[EXERCISE PASSAGE — start]

Lie Detectors - The Industry, the Technology and the Victims.
The first lie detector, employed centuries ago, was a handful of rice dropped into the mouth of a suspect. If the rice stayed dry while he answered questions, he clearly was a liar — exposed under the questionable theory that a liar's salivary glands would dry up when gripped by fear. The lie detector used most commonly today is far more sophisticated. Developed by the psychologist and criminologist Leonard Keeler almost forty years ago, it comprises a pneumatic tube that fits across a subject's chest to measure breathing, an inflatable rubber cuff that wraps around the arm to measure blood pressure and a pair of electrodes that touch the fingers and, by the flow of current, measure the dampness of the palm. These instruments activate pens that draw wiggles and waves on a rolling sheet of paper — a process that gives the lie detector its modern name, polygraph, Greek for "many writings." In theory, an examiner can look at the chart, note any unusual wiggles and waves, and nab his man. This polygraph, obviously more complicated than a few grains of rice, is also touted as more accurate. In truth, it is not.
In America, the polygraph has become big business and a fixed part of the national consciousness. Local police officers, tired of more disagreeable and fatiguing methods of questioning, use lie detectors on the husband who glibly announces that he was upstairs snoozing when someone downstairs whacked his wife's head with a bat. Politicians deny they are scalawags and scoundrels and then offer to take a lie-detector test to prove it. Big stores use lie detectors to discover whether prospective employees are, ever have been or ever will be pilferers, perverts or pinkos.
The federal government is devoted to polygraphs. A recent survey by the House Subcommittee on Government Operations, headed by Rep. John E. Moss (D., Calif.) revealed that nineteen federal agencies use them. Two of these — the Central Intelligence Agency and the National Security Agency — characteristically classify their use of polygraphs. The other seventeen, according to the report, gave 19,122 lie-detector tests in fiscal 1963. The federal government in that same year owned 512 lie detectors worth $428,066, and had 639 employees, paid $4.3 million a year, who were trained, in some fashion, to operate them. In addition, federal agencies employed private investigators to conduct 322 tests during the year. The government uses the polygraph for many reasons: to investigate leaks of information and other security cases; to question Vietcong guerrillas captured in Vietnam; to investigate crimes at military bases, post offices and other federal jurisdictions; and to screen applicants for federal jobs. A year ago, the Federal Aviation Agency hoped to adopt some simple device to detect bomb-carrying passengers. Under the plan, a passenger would check his baggage at the airline counter, put his hand on a lie detector, and swear he had no bomb. The FAA, however, dropped the plan when no manufacturer could meet the specifications. There have been more extreme proposals for government use of the polygraph. A Rand Corporation study several years ago suggested that they might be used to police an arms-control agreement with the Russians. The U.S. would periodically examine high Russian officials with lie detectors to make certain that they were living up to the agreement.

[EXERCISE PASSAGE — finish]

> _STUDY QUESTIONS_:
**1.** In the lie detector passage, who developed the lie detector most commonly used today?
**2.** Select every line of the rows that contains the string "WhatsApp".
The lie detector passage and the rows come from unrelated sources.

[DATASET RECORDS — start]

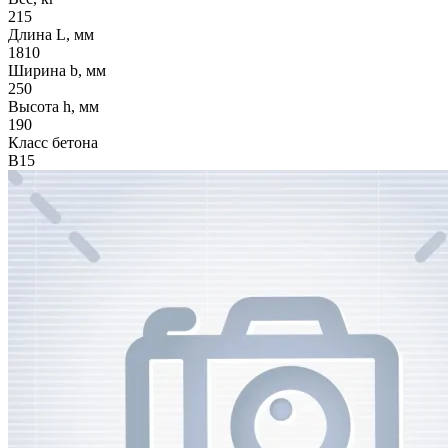
215
Длина L, мм
1810
Ширина b, мм
250
Высота h, мм
190
Класс бетона
В15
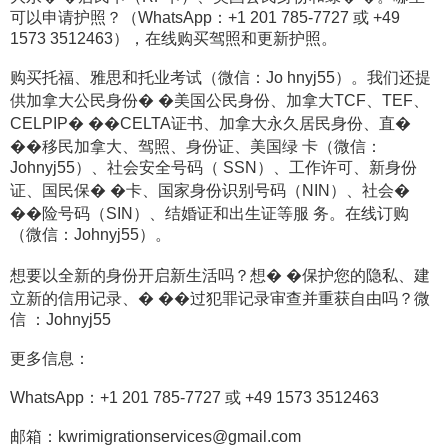
可以申请护照？（WhatsApp：+1 201 785-7727 或 +49
1573 3512463），在线购买驾照和更新护照。
购买托福、雅思和托业考试（微信：Jo hnyj55）。我们还提
供加拿大公民身份� �美国公民身份、加拿大TCF、TEF、
CELPIP� ��CELTA证书、加拿大永久居民身份、直�
��移民加拿大、驾照、身份证、美国绿 卡（微信：
Johnyj55）、社会安全号码（ SSN）、工作许可、新身份
证、国民保� �卡、国家身份识别号码（NIN）、社会�
��险号码（SIN）、结婚证和出生证等服 务。在线订购
（微信：Johnyj55）。
想要以全新的身份开启新生活吗？想� �保护您的隐私、建
立新的信用记录、� ��过犯罪记录审查并重获自由吗？微
信 ：Johnyj55
更多信息：
WhatsApp：+1 201 785-7727 或 +49 1573 3512463
邮箱：kwrimigrationservices@gmail.com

[DATASET RECORDS — finish]

> _TASK ANSWERS_:
**1.** The psychologist and criminologist Leonard Keeler.

**2.**
可以申请护照？（WhatsApp：+1 201 785-7727 或 +49
WhatsApp：+1 201 785-7727 或 +49 1573 3512463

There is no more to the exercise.